3. Monitoring for data quality
With the specifications in place and web data flowing in, your team can configure different variables and checks to actually monitor for DQ.
In web data extraction, a “monitor” is like a “test case” in software development at large – a set of instructions for ensuring proper functioning.
Teams using Scrapy, one of the world’s main software frameworks for web data extraction, can also harness the Spidermon monitoring framework, a perfect complement for verifying extracted data against your mandated schema.
Spidermon supports data validation against JSON Schema rules and can trigger alerts based on data collection that breaches rules or even fails.
4. Collecting DQ indicators
With monitors in place, what signals actually add up to data quality? Your team can check for quality by testing extracted data against our five dimensions.
Accuracy: validating against the webpage
Does the data being output match the actual content on the target page, or was it spoiled during extraction? Your team can calculate the match rate by running a side-by-side visual comparison of a representative sample of records.

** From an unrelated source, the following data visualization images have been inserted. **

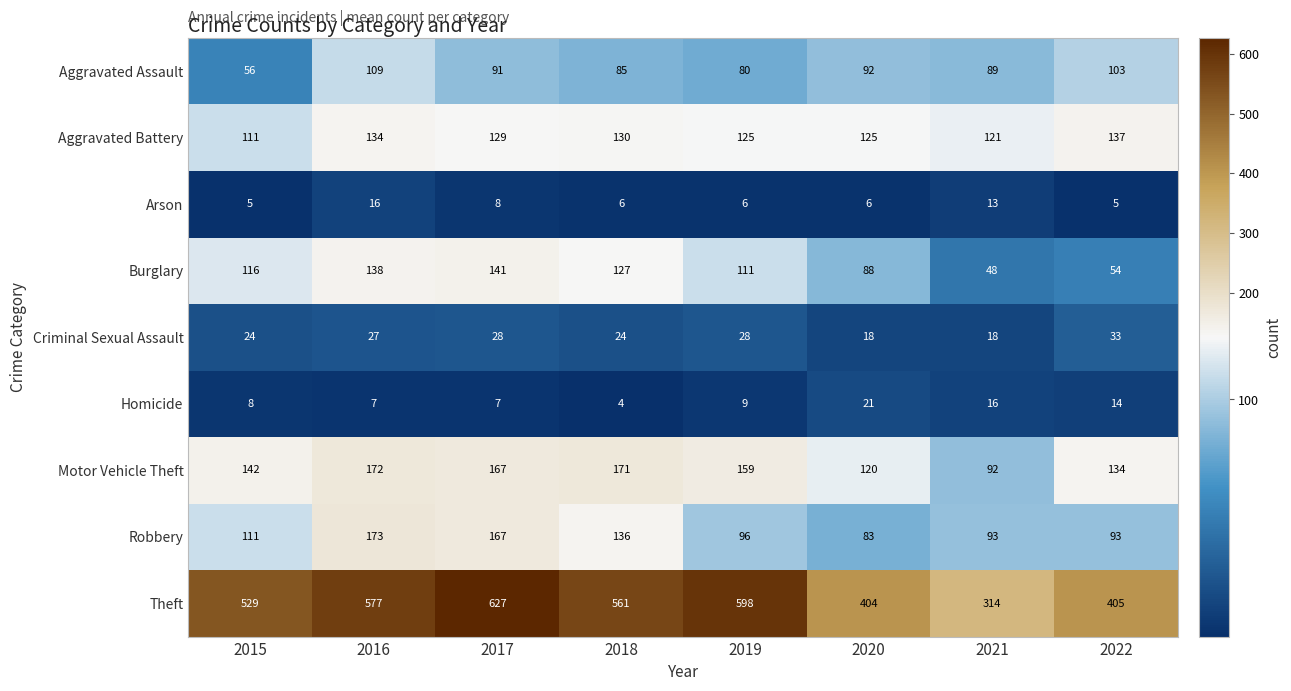

The value of Motor Vehicle Theft at 2019 is 159. True or false?

True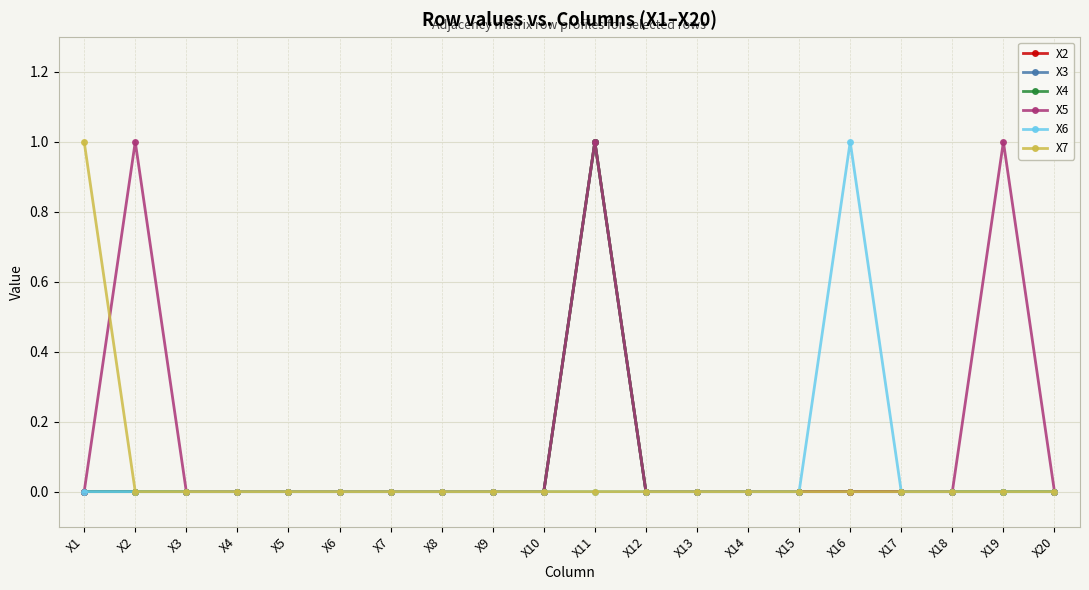

At which label does X5 reach its peak?

X2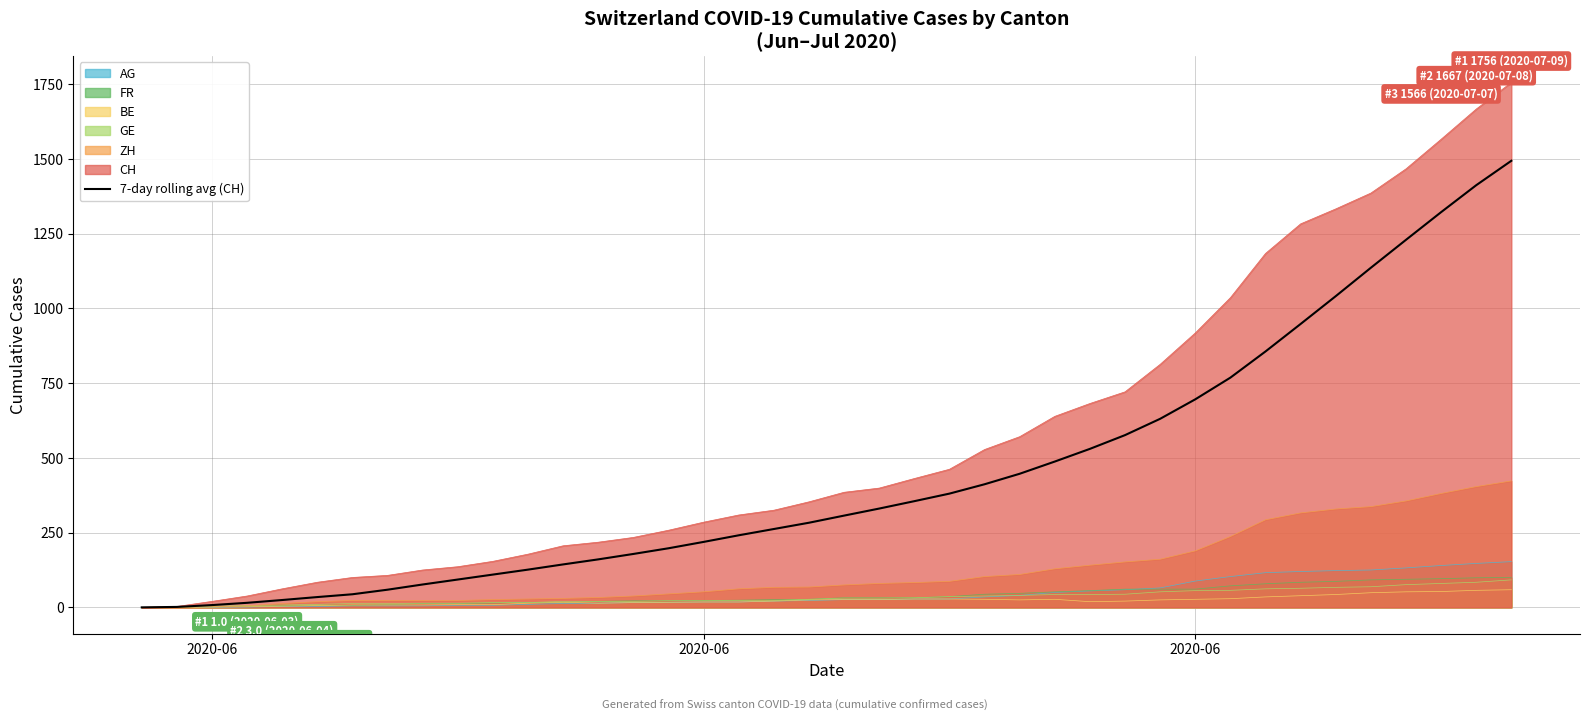

How many lines are shown in the chart?

7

Completeness: validating against the website
Did extraction get all the target records? Overall completeness compares the latest collected record count with the expected number.Field completeness shows how often each field is populated in the collected data. Summary stats of key fields like can be reported in the crawl job metadata to make it easier to spot issues.
Validity: validating against the format requirements
Do extracted data fields appear in the correct format? Each field is tested against the rules supplied in your schema to calculate the percentage of rows that conform to the agreed patterns.
Consistency: validating across records
Do values stay consistent across records or between extracts? What if reviews you are extracting move from a five-star system to a 10-point scale? Calculate z-scores—a measure of how far a value is from the mean—for key numeric fields to spot outliers.
Timeliness: validating against the schedule
Is the data delivered in a timely manner to be valuable? The recorded delivery completion timestamp is compared to the target delivery time. Calculate the current job's completion status—on time or not—against a number of total deliveries so far to get a percentage success rate.
By testing the indicators inherent in your data against these yardsticks, you can begin to get a real sense for your data’s provenance.
5. Scoring data quality
What separates a one-off quality inspection from a systemic commitment to improving data quality is ongoing measurement and the refinement it enables.
Many people have a gut sense that they know “quality” when they see it. But what gets measured gets managed.
Gartner estimates that poor quality data cost organizations an average of $15 million a year, yet 59% of organizations do not measure data quality.
MIT’s TDQM Cycle recommends you “develop a set of metrics that measure the important dimensions of data quality for the organization and that can be linked to the organization’s general goals and objectives”.
There is no single, universally agreed-upon score for data quality across all industries. But, having monitored to obtain the key indicators above, you can create a simple weighted average to your overall data quality.